Nos termos do artigo 22.º, n.º 4, do R.J.A.T., fixa-se o montante das custas em €2.754,00 (dois mil setecentos e cinquenta e quatro euros), nos termos da Tabela I anexa ao Regulamento de Custas nos Processos de Arbitragem Tributária, a pagar na proporção de decaimento em 69% a cargo da Requerente (€1.900,00, mil e novecentos euros) e 31% a cargo da AT (€854,00, oitocentos e cinquenta e quatro euros).

 

 

Lisboa, 28 de Janeiro 2016.

 

Os Árbitros

 

 

 

 Fernanda Maçãs

(Presidente)

 

 

Fernando Araújo

 

 

Luísa Anacoreta

 

 



[1] No pedido final, a Requerente refere-se a “juros moratórios”, mas da leitura global da Petição (em especial os artigos 51.º e 52.º) retira-se que se trata de um lapso, devendo ler-se  “juros indemnizatórios”. Acresce que “o direito a indemnização por prestação indevida de garantia não comporta, em situação alguma, o direito a juros indemnizatórios e/ou de mora, nos termos dos artigos 43.º e 102.º da LGT, cingindo-se, tão somente, ao valor correspondente aos encargos efectivamente suportados com a prestação da mesma, ainda assim com o limite previsto no n.º 3 do (…) artigo 53.º da LGT” (cfr. o Acórdão do STA de 30 de Março de 2011, proc n.º 13/2011).

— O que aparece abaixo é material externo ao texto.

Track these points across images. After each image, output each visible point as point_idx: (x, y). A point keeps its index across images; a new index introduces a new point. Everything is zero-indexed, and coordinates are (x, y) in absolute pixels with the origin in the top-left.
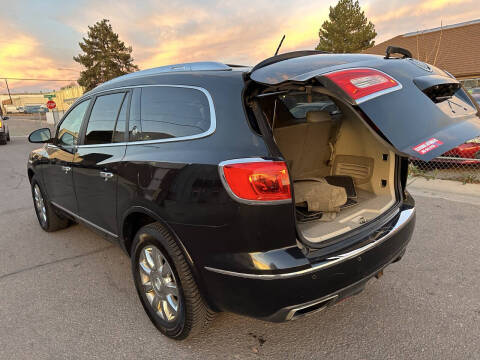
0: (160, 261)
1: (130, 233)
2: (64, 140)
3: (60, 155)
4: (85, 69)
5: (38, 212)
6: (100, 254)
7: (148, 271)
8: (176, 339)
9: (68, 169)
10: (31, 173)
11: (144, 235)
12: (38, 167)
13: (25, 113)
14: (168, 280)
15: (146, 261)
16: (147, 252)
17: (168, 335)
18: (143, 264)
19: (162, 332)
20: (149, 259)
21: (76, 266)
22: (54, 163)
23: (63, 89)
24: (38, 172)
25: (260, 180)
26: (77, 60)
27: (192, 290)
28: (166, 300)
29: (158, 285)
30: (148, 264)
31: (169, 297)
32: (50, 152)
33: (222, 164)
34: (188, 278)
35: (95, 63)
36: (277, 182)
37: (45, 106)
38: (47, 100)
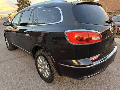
0: (44, 61)
1: (34, 52)
2: (14, 25)
3: (13, 29)
4: (18, 7)
5: (7, 45)
6: (25, 57)
7: (40, 63)
8: (49, 83)
9: (15, 33)
10: (5, 34)
11: (39, 53)
12: (7, 33)
13: (3, 19)
14: (46, 66)
15: (39, 60)
16: (40, 58)
17: (46, 81)
18: (38, 61)
19: (44, 80)
20: (40, 60)
21: (18, 60)
22: (11, 32)
23: (13, 13)
24: (7, 34)
25: (78, 37)
26: (16, 5)
27: (54, 70)
28: (45, 72)
29: (43, 67)
30: (40, 61)
31: (46, 71)
32: (10, 28)
33: (66, 32)
34: (53, 66)
35: (21, 6)
36: (83, 38)
37: (8, 17)
38: (9, 15)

[2] Cfr. MÁRIO ESTEVES DE OLIVEIRA e OUTRO, Código do Procedimento Administrativo, 2ª ed., Almedina, Coimbra, 1997, p. 356.

[3] Cfr. JORGE LOPES DE SOUSA, Código de Procedimento e de Processo Tributário, 6ª ed., Áreas Editora, 2011, pp.349 ss.

[4]                     No pedido final, a Requerente refere-se a “juros moratórios”, mas da leitura global da Petição (em especial os artigos 51.º e 52.º) retira-se que se trata de um lapso, devendo ler-se “juros indemnizatórios”. Acresce que “o direito a indemnização por prestação indevida de garantia não comporta, em situação alguma, o direito a juros indemnizatórios e/ou de mora, nos termos dos artigos 43.º e 102.º da LGT, cingindo-se, tão somente, ao valor correspondente aos encargos efectivamente suportados com a prestação da mesma, ainda assim com o limite previsto no n.º 3 do (…) artigo 53.º da LGT” (cfr. o Acórdão do STA de 30 de Março de 2011, proc n.º 13/2011).

[5]                     Cfr. MÁRIO ESTEVES DE OLIVEIRA e OUTRO, Código do Procedimento Administrativo, 2ª ed., Almedina, Coimbra, 1997, p. 356.

[6]                     Cfr. JORGE LOPES DE SOUSA, Código de Procedimento e de Processo Tributário, 6ª ed., Áreas Editora, 2011, pp.349 ss.